#### [Extracted text]
Indian Pioneer History Project for Oklahoma
Date: July 15 1937
Interview: James Allen Bannister
Post Office: Sentinel, Oklahoma
Date of Birth: March 22, 1867
Place of Birth: Marion County Alabama
Father: Allen Bannister
Place of Birth: Carolina
Other information about father: Farmer
Mother: Gregory
Place of Birth: Alabama
Other information about mother: 
I do not know anything about my mother or her people.
Interviewed by: Ruby Woldenbarger 
Interview #

I came to Oklahoma in the year 1888, from Texas. I came through in a covered wagon, and brought my family through with me. We were on the road 21 days. It was in January and was very cold and bad. We camped one night at Terral Crossing on Red River and at Lawton, where we had to stay several days because of bad weather. 

At Lawton I got with five more wagons that were going to locate in Oklahoma. I came on with them until we got two miles east of Sentinel. They settled at Retrop, near Sentinel. I camped at Sentinel for two days, then went to Roger Mills County.

I settled here on one hundred sixty acres of land that I got from a young single man who had filed here, but got homesick for Texas and wanted to go back.

I built a one room house. It took me eight days to go to Mountain View after the lumber to build it. There weren't any roads at that time and progress was very slow. You had to use a block and tackle every time that you got in a rough place in the road. 

I had two windows and one door in my house. My furniture was not much. I used a kerosene lamp and to go 45 miles after my oil. I had a monkey stove that I used to cook with and also to warm by. 

For fuel we used dead bark that we got from the trees and stumps that we grubbed up. If we got any coal we had to haul it from El Reno, a distance of about 125 miles.

#### [The problem]
At which places does the man interviewed in the 1937 pioneer history interview say he camped on his way into Oklahoma?

#### [Dataset excerpts]
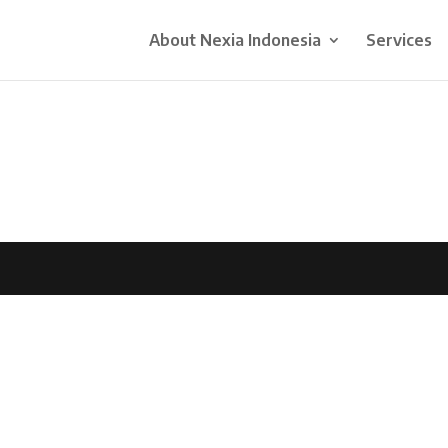
About Nexia Indonesia
Services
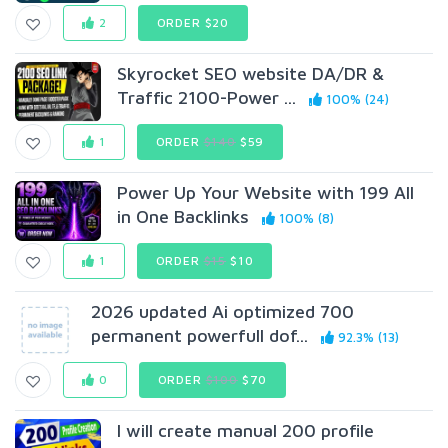
2
ORDER $20
Skyrocket SEO website DA/DR &
Traffic 2100-Power ...
100% (24)
1
ORDER
$140
$59
Power Up Your Website with 199 All
in One Backlinks
100% (8)
1
ORDER
$15
$10
2026 updated Ai optimized 700
permanent powerfull dof...
92.3% (13)
0
ORDER
$100
$70
I will create manual 200 profile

#### [Problem solution]
- Terral Crossing on Red River
- Lawton
- Sentinel